Un chirurgien de Floride a été inculpé d'homicide involontaire en avril 2026 après avoir retiré le foie d'un patient de 70 ans au lieu de sa rate. Lors d'une déposition publiée le 7 mai, le praticien justifie cette confusion anatomique qui a entraîné la mort de son patient, affirmant que cette bévue l'a « traumatisé à vie ».
Une opération fatale
En août 2024, Thomas Shaknovsky, 44 ans, aurait retiré le foie de William Bryan au lieu de sa rate, causant la mort de ce dernier. Un an après les faits, la veuve de la victime a intenté une action contre le praticien et un grand jury a inculpé Shaknovsky d'homicide involontaire en avril 2026. Ce dernier a plaidé non coupable.
Dans une déposition réalisée en novembre et publiée par NBC le jeudi 7 mai, le chirurgien est revenu sur ce grave incident. Il y décrit la mort de William Bryan comme un « événement incroyablement malheureux » et fait part de ses regrets.
Le récit du chaos
Dans ce témoignage, le chirurgien a fourni pour la première fois un récit détaillé de l'opération mortelle.

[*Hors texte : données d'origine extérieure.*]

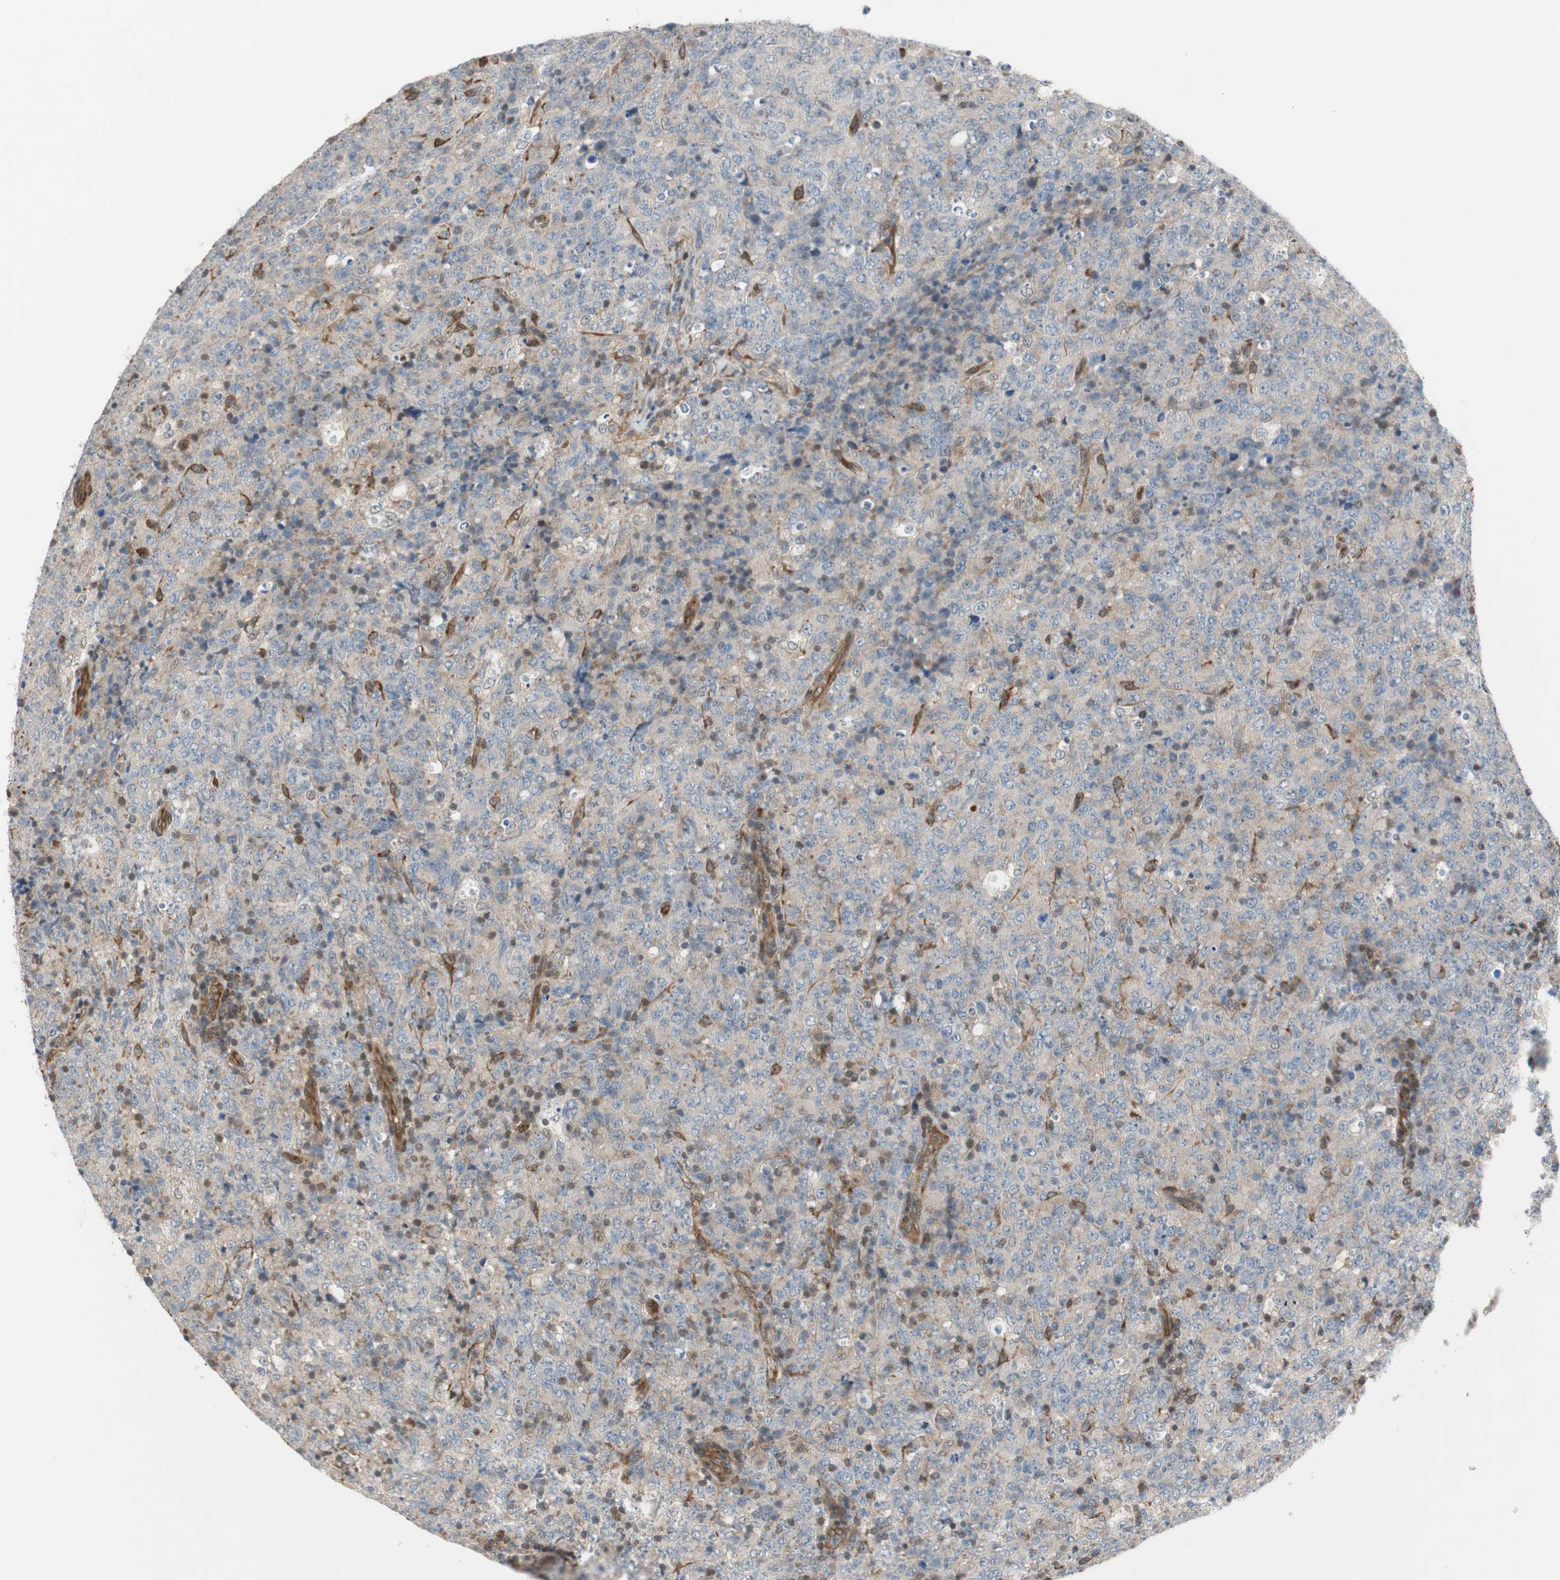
{"staining": {"intensity": "weak", "quantity": "25%-75%", "location": "cytoplasmic/membranous"}, "tissue": "lymphoma", "cell_type": "Tumor cells", "image_type": "cancer", "snomed": [{"axis": "morphology", "description": "Malignant lymphoma, non-Hodgkin's type, High grade"}, {"axis": "topography", "description": "Tonsil"}], "caption": "Tumor cells demonstrate weak cytoplasmic/membranous expression in approximately 25%-75% of cells in high-grade malignant lymphoma, non-Hodgkin's type.", "gene": "ZNF512B", "patient": {"sex": "female", "age": 36}}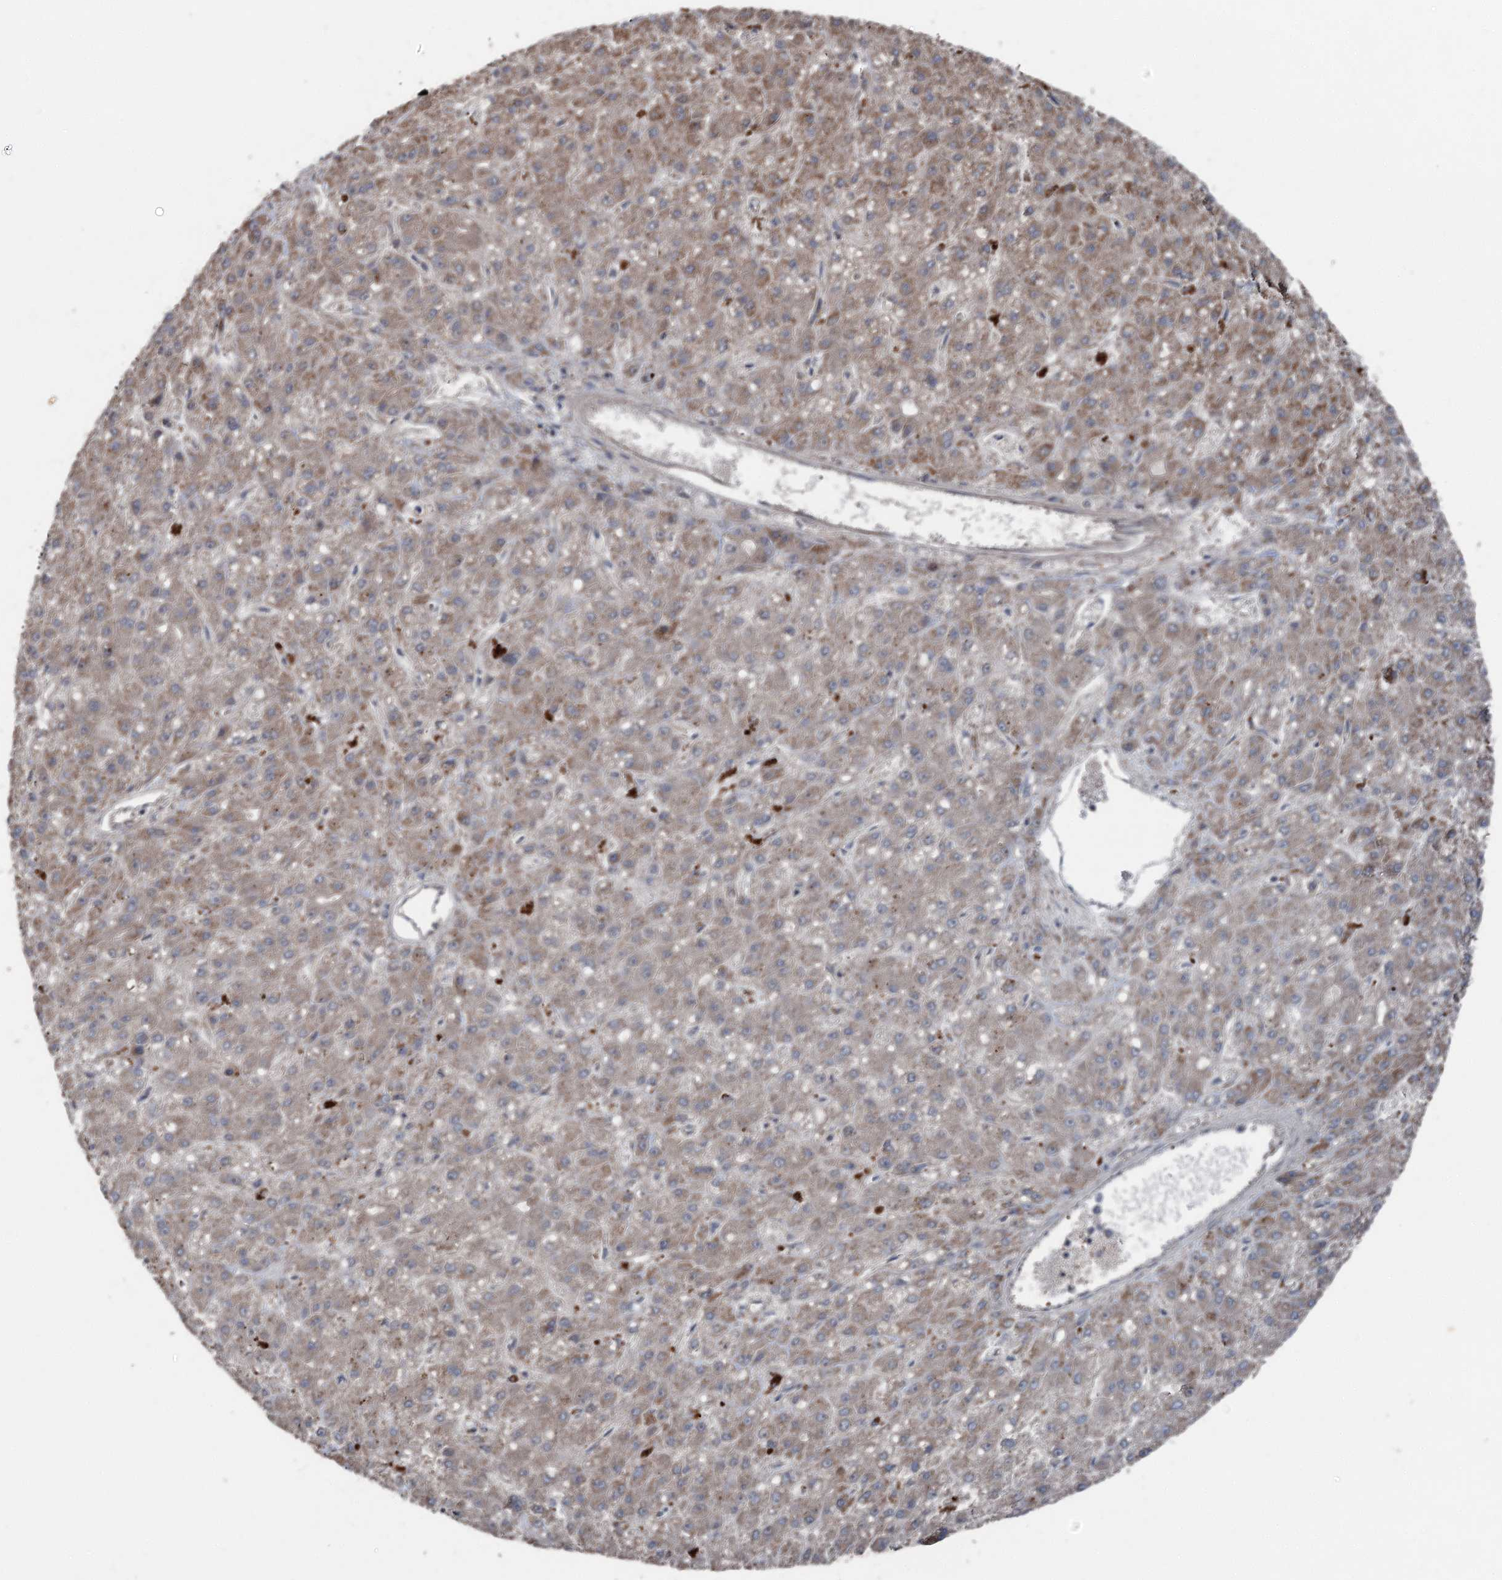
{"staining": {"intensity": "weak", "quantity": "25%-75%", "location": "cytoplasmic/membranous"}, "tissue": "liver cancer", "cell_type": "Tumor cells", "image_type": "cancer", "snomed": [{"axis": "morphology", "description": "Carcinoma, Hepatocellular, NOS"}, {"axis": "topography", "description": "Liver"}], "caption": "Hepatocellular carcinoma (liver) was stained to show a protein in brown. There is low levels of weak cytoplasmic/membranous positivity in about 25%-75% of tumor cells.", "gene": "MAPK8IP2", "patient": {"sex": "male", "age": 67}}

Il revient sur le chaos dans la salle d'opération lorsque le patient a commencé à saigner abondamment, provoquant l'arrêt de son cœur. Le praticien dit avoir tenté de trouver l'origine de cet épanchement, en vain.
« C'était comme un évier qui déborde et qui est bouché, et je cherche une fourchette au fond… je n'y parvenais pas », décrit-il. Pendant 20 minutes, l'équipe médicale tente de réanimer William Bryan, mais l'homme ne reprendra jamais conscience.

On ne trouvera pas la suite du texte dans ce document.